Please examine the following code (I've changed some things for privacy).
>>> from Bio import SeqIO >>> reads = SeqIO.index("/somefile.sff", "sff") >>> print(len(reads)) 81234
Shows that I have 81,234 records indexed.
However, the sff file is split up into two sections in the run statistics form the lab. The first section, region 1, has 81,234 reads. The second section, regions 7-9, have 49,876 reads.

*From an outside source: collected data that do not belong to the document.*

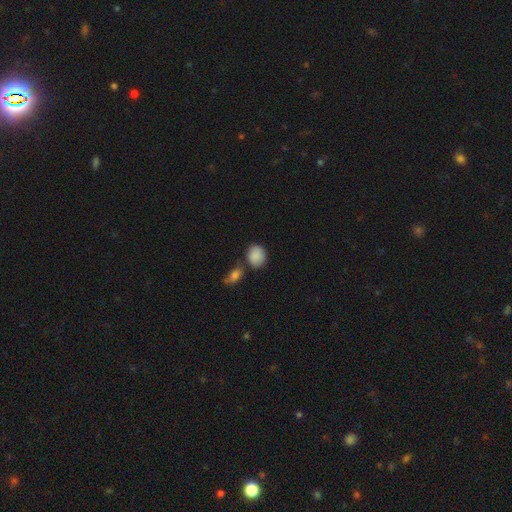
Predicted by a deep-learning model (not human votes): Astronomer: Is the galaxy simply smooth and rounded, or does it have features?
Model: smooth — 86%.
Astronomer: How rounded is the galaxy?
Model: round — 57% (runner-up: in between, 42%).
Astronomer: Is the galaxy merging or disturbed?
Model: none — 64%.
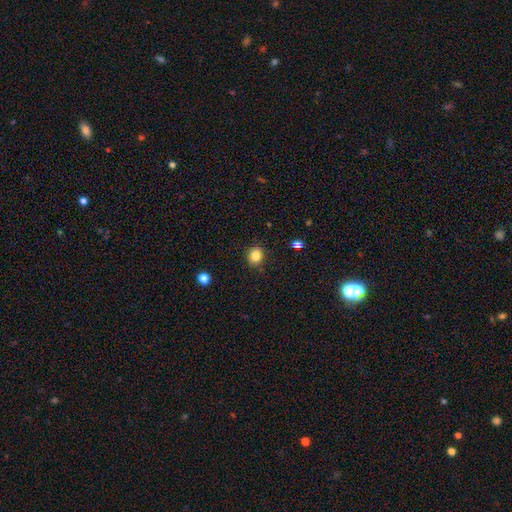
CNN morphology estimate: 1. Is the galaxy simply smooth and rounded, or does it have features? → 84% smooth, 11% star or artifact, 5% featured or disk.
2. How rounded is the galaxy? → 79% round, 20% in between, 1% cigar-shaped.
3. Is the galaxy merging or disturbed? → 88% none, 9% minor disturbance, 2% major disturbance, 1% merger.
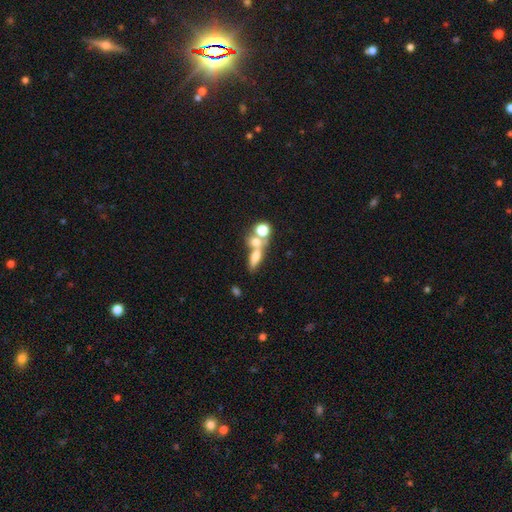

When I try to read the file dictionary I get this:
>>> reads = SeqIO.to_dict(SeqIO.parse("somefile.sff", "sff")) Traceback (most recent call last): File "<stdin>", line 1, in <module> File ".../python2.7/site-packages/Bio/SeqIO/__init__.py", line 672, in to_dict for record in sequences: File ".../python2.7/site-packages/Bio/SeqIO/__init__.py", line 541, in parse for r in i: File ".../python2.7/site-packages/Bio/SeqIO/SffIO.py", line 882, in SffIterator raise ValueError("Additional data at end of SFF file") ValueError: Additional data at end of SFF file
The only thing I can think of is perhaps biopython is expecting there to be regions 2-6, and since they don't appear to exist in this file it just blows up. I do have the .fna and .qual files to work with too, if need be. But I would really like to just use the .sff file.